FYI, I ended up the TP-Link Omada ER7412-M2 and a TP-Link Omada Hardware Controller (OC200), and we (one of my son and I..., mostly him ;)!) set those up today, and I think got the whitelist setup and it seems to work.
We have Verizon/FIOS internet. The Omada is connected to the FIOS network, and to the Orbi router (both the Omada router and the Orbi router are cable-connected/plugged into the Omada router), and also the Omada is connected additional 8-port switch, and I have a couple laptops connected to that switch. I use one to connect to the Omada controller/console, to use as a test client, and and this 2nd laptop ("smalldell") which has a VPN installed on it, so I can change it's IP to different "external" IP addresses. I have a 3rd machine that is running a test Tomcat instance.
I configured the ACL to have a group of IP addresses that are allowed to get to the Tomcat port on that 3rd machine that is running Tomcat.

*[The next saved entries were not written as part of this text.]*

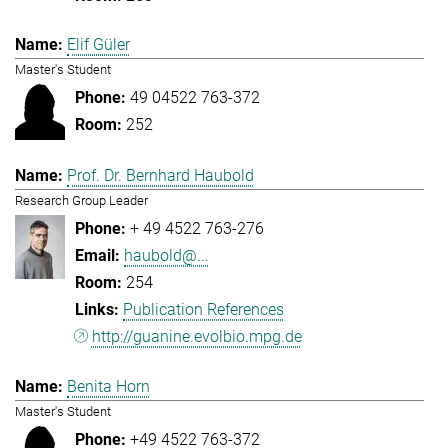
Elif Güler
Master's Student
49 04522 763-372
252
Prof. Dr. Bernhard Haubold
Research Group Leader
+ 49 4522 763-276
haubold@...
254
Publication References
http://guanine.evolbio.mpg.de
Benita Horn
Master's Student
+49 4522 763-372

I think we've been able to get the ACL/whitelist working. I'm still doing testing but so far the tests are as expected, but I have a couple of questions:
1) The way I am testing is that I set the VPN to "United States", then I go to one of the "what's my ip" websites to get my "external" IP, and then I put that IP into the group on the Omada, then, from the "smalldell" laptop, I do a request to the Tomcat, and it works. I then change the VPN to (for example) Canada, the get the new IP again, and put that new IP into the group on Omada, and, finally, I test from "smalldell" again, then access fails (because the IP is NOT in the ACL group, so the Omada blocks it).
A question that I have is, if, say, a test fails, is there any logging that I can look at in the Omada that would allow me to see what IP address it was getting that caused it to block the request? I saw that the Omada can do pcap captures kind on-demand, but I am hoping that there might already/also be some logging that the Omada can do that would allow me to see that information?
2) Currently, if on one of the client laptops, I am connected to the Orbi via WIFI, then I can connect to both the Orbi admin console and the Omada console, but if I connected to the Orbi via ethernet cable, I can connect to the Omada console, but not to the Orbi console, because the Orbi is on the 192.168.0 subnet and the Omada is on the 10.0.0 subnet.
Is it possible to configure things so that I can connect to both the Omada console AND the Orbi console if I am connected to the network via ethernet?
Sorry for the longish post, and thanks in advance!